* **Page text**

___

Tomer Geva · Accepted Answer · 2022-04-09T18:13:00.350

To get all the paths, you can use DFS or BFS but each path needs to have a unique visited set to keep track that you:

do not go back to the same coordinate twice in a single path
allow different paths to go on the same coordinate

I wrote a DFS implementation for a grid here and the solution will rely on this example.

Solution

To do graph search one would need to define the states, which are the coordinates in this case, but for this problem we will keep track of two parameters, for convenience:

The path taken will be documented via Crack code (right=0, down=1, left=2, up=3) which is a form of chain code
the visited set for each path will de documented for the reasons noted above

The implementation in Python is as follows (in my case the top left matches coordinate (0,0) and lower right matches (n-1,n-1) for nXn grid)

___

* **Data lines**

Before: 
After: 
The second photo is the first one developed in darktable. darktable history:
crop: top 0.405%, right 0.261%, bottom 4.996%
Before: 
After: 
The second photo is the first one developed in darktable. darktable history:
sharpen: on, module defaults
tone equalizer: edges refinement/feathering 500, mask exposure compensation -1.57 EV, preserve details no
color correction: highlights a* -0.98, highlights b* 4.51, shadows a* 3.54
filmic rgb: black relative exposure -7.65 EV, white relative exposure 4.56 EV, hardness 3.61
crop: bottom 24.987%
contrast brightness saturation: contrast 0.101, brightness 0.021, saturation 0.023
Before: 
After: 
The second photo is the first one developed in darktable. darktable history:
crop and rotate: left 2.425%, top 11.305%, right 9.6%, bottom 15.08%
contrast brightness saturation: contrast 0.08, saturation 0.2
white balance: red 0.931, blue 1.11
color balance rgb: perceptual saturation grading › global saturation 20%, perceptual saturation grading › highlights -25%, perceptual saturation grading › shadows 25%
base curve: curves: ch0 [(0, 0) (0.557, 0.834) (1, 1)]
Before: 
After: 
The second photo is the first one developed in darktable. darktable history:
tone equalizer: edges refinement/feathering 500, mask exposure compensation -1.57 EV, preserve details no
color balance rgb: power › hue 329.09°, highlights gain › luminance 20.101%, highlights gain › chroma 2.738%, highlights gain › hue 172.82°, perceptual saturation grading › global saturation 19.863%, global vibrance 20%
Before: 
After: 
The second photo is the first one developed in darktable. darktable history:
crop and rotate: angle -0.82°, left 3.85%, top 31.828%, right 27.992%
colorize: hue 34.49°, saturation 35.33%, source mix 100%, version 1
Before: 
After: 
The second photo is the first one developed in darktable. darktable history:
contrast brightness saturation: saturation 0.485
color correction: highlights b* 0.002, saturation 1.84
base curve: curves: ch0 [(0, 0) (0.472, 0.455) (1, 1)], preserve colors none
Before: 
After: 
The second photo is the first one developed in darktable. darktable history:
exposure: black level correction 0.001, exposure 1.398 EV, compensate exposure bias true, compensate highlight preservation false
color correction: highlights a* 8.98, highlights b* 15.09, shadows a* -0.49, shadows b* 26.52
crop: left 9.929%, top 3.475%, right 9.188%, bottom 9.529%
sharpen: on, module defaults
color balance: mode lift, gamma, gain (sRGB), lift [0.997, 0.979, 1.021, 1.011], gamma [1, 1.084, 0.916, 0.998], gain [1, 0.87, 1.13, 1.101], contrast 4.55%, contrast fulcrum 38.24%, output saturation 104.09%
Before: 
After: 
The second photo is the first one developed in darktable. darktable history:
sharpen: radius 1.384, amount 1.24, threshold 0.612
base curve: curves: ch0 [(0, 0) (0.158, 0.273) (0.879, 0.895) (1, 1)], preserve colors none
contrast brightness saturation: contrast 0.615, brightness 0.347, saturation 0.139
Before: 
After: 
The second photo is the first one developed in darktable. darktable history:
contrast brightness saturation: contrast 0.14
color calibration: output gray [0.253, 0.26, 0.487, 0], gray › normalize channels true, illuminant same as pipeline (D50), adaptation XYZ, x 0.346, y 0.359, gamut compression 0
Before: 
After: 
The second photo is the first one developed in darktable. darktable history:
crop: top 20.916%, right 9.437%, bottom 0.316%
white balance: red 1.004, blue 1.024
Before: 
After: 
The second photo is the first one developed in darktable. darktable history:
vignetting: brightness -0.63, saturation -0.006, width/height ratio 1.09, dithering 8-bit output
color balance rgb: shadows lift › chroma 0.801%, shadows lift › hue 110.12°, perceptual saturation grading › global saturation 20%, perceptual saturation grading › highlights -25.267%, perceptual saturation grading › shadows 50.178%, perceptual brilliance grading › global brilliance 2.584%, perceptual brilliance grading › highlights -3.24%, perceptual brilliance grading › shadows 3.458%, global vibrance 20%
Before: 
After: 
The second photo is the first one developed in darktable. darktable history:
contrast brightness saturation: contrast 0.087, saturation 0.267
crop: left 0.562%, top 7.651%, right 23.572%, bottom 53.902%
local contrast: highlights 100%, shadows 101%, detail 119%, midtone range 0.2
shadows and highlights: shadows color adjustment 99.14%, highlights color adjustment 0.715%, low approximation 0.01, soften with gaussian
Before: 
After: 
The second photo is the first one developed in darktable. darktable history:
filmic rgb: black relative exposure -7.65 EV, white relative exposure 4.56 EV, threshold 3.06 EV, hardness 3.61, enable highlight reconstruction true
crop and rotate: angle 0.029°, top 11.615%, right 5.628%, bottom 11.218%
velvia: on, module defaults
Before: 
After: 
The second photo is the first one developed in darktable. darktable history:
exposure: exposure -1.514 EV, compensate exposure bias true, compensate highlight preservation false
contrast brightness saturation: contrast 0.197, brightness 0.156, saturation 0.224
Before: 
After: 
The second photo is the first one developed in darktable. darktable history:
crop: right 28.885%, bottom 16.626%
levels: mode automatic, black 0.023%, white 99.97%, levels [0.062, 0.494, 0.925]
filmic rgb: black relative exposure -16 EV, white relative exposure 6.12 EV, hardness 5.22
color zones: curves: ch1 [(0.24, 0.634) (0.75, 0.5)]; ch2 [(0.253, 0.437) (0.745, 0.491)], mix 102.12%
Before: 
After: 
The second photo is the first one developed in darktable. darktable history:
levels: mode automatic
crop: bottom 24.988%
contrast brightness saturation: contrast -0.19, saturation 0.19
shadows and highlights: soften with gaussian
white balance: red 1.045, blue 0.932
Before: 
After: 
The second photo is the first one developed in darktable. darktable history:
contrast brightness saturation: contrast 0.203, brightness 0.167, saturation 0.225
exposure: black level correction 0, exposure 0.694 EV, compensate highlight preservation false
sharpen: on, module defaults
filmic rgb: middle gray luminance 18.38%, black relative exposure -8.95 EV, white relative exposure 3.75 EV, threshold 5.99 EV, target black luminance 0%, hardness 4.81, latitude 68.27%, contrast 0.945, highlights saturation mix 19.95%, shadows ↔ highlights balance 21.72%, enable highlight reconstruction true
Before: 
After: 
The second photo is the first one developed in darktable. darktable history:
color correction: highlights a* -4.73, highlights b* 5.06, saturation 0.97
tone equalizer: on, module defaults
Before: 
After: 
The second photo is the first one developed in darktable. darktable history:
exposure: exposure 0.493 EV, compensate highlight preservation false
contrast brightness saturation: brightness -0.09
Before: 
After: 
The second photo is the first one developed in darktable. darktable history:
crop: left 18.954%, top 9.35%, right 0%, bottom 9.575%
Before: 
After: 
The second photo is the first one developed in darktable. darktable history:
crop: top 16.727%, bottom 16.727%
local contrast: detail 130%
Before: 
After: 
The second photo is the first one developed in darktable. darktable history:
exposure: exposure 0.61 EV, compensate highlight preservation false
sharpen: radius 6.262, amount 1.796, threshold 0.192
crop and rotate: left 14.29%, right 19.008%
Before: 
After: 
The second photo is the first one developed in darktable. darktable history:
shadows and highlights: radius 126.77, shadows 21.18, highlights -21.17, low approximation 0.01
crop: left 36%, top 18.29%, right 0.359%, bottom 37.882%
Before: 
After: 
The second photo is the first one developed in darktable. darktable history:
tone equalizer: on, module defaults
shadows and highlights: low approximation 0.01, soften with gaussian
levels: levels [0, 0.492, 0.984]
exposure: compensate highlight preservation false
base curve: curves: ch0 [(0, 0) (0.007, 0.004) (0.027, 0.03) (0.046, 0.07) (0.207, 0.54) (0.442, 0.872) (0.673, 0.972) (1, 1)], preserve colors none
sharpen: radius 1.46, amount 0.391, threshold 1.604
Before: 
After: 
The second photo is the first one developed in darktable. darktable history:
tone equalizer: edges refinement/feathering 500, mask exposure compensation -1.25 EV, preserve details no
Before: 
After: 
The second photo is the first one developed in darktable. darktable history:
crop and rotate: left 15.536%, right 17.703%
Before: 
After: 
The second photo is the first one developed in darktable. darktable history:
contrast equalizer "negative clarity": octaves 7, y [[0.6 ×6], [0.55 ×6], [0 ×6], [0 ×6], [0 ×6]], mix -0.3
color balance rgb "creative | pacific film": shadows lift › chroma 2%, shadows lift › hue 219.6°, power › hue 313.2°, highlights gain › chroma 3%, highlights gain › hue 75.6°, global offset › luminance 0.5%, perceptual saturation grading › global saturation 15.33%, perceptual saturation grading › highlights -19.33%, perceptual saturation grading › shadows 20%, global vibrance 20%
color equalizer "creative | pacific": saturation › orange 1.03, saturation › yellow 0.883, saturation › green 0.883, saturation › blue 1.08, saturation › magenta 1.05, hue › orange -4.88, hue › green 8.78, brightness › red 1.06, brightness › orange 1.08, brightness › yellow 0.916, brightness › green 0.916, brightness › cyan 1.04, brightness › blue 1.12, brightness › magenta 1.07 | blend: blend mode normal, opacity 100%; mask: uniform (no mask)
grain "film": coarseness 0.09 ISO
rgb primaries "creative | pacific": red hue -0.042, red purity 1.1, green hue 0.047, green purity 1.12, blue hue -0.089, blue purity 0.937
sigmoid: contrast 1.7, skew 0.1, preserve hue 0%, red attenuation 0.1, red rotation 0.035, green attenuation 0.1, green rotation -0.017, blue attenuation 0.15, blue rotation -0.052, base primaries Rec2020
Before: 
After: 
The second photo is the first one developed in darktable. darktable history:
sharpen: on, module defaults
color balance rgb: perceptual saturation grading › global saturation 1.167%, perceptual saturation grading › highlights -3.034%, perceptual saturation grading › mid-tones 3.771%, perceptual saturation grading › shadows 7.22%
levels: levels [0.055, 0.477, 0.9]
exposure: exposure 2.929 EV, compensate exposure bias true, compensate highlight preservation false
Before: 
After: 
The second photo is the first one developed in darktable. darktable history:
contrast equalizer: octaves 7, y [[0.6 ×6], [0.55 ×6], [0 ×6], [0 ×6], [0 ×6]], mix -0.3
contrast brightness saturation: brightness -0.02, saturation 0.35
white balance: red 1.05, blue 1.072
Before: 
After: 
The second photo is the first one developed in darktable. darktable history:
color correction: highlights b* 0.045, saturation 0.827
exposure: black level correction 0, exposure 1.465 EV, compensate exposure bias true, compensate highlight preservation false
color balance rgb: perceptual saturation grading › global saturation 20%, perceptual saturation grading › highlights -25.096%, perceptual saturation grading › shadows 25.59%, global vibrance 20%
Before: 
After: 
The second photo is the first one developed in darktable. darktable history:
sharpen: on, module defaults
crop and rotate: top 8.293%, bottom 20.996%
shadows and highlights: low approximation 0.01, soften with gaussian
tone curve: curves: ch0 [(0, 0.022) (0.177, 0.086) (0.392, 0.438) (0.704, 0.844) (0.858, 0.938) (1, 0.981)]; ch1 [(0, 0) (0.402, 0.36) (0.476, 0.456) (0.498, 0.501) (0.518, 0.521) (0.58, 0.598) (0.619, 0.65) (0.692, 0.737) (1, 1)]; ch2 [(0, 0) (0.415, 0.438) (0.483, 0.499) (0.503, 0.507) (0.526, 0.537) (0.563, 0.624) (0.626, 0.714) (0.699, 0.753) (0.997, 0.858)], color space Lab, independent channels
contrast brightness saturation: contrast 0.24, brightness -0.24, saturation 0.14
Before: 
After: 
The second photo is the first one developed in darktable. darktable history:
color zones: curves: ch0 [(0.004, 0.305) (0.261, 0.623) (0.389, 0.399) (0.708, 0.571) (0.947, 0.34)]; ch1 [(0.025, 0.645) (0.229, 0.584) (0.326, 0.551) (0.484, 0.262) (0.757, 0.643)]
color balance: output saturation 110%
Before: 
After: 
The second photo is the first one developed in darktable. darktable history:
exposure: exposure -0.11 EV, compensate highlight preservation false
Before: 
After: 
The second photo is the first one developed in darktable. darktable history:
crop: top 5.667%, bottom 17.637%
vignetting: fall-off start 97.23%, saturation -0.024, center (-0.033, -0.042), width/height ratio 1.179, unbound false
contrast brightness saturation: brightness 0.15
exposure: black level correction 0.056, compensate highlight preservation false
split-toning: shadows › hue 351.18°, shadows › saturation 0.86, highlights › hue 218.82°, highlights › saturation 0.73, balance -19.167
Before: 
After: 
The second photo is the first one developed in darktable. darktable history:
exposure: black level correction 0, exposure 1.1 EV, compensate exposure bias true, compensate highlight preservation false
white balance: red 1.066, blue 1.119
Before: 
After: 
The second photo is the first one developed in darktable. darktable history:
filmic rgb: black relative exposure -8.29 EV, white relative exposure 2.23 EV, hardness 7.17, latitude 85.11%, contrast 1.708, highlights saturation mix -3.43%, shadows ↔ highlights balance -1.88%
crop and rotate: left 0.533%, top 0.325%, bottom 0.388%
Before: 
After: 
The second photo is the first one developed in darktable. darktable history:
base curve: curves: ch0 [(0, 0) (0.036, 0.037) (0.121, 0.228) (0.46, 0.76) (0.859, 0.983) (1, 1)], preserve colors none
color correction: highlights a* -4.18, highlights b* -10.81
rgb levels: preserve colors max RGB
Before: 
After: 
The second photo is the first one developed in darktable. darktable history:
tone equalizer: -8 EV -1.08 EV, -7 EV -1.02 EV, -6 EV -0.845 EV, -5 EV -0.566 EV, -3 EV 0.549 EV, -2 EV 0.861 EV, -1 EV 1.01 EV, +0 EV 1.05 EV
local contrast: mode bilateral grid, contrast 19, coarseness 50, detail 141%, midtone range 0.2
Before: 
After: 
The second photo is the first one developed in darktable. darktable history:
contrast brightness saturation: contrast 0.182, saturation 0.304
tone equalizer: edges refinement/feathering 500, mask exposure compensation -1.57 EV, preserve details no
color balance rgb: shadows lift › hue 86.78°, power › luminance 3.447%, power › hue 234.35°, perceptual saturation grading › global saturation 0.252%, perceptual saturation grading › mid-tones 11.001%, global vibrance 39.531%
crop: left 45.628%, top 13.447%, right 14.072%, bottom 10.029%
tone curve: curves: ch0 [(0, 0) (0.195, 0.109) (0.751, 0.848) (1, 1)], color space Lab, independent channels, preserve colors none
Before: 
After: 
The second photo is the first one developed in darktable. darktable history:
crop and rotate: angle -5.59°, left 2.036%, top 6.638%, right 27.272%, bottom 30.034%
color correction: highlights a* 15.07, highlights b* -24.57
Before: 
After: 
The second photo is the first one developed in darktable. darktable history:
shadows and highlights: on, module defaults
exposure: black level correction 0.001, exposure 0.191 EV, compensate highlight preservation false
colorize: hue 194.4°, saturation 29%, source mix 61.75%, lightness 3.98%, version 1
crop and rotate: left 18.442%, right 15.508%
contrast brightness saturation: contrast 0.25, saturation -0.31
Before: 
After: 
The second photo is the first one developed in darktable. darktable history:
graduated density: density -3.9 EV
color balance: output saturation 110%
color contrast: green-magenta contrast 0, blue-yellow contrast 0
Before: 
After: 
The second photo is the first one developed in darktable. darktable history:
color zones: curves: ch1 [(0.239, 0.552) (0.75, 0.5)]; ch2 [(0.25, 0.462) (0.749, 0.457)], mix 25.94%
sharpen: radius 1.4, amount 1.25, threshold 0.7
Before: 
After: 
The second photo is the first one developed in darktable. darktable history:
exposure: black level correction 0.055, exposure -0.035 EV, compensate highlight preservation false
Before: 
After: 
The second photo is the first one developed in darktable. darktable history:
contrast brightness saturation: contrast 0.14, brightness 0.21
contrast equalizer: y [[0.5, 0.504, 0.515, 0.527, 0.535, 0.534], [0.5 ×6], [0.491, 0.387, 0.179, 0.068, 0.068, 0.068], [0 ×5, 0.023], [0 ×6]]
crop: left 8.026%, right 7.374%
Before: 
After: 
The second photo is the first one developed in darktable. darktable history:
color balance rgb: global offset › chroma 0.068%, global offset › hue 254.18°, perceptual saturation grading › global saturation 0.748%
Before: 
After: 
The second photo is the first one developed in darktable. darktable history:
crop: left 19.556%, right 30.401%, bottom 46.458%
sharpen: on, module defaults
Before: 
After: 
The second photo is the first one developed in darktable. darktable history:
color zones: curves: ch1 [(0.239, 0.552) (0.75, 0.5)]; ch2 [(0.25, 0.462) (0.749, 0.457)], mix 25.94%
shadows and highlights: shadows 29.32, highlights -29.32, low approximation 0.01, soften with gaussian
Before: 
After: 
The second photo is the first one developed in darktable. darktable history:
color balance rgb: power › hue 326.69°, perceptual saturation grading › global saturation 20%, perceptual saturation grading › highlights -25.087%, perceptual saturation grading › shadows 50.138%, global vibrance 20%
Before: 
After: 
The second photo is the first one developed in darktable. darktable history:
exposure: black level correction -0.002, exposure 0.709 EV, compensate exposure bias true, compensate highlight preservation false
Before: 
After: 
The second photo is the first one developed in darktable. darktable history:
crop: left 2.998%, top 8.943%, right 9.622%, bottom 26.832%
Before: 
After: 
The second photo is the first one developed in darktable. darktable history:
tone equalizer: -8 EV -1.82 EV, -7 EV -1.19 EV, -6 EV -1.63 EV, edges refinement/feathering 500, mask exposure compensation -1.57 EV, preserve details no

___

* **Jobs**
1. Answer from the grid-path answer:
(a) What must each path have to keep track of visited coordinates?
(b) In the Crack code, which number stands for "left"?
(c) Which coordinate matches the top left of the grid?
2. Extract the passage of the grid-path answer between "I wrote a DFS" and "for nXn grid)", inclusive.
The records aren't needed here.

* **The solutions**
1.
(a) A unique visited set.
(b) 2.
(c) (0,0).

2.
I wrote a DFS implementation for a grid here and the solution will rely on this example.

Solution

To do graph search one would need to define the states, which are the coordinates in this case, but for this problem we will keep track of two parameters, for convenience:

The path taken will be documented via Crack code (right=0, down=1, left=2, up=3) which is a form of chain code
the visited set for each path will de documented for the reasons noted above

The implementation in Python is as follows (in my case the top left matches coordinate (0,0) and lower right matches (n-1,n-1) for nXn grid)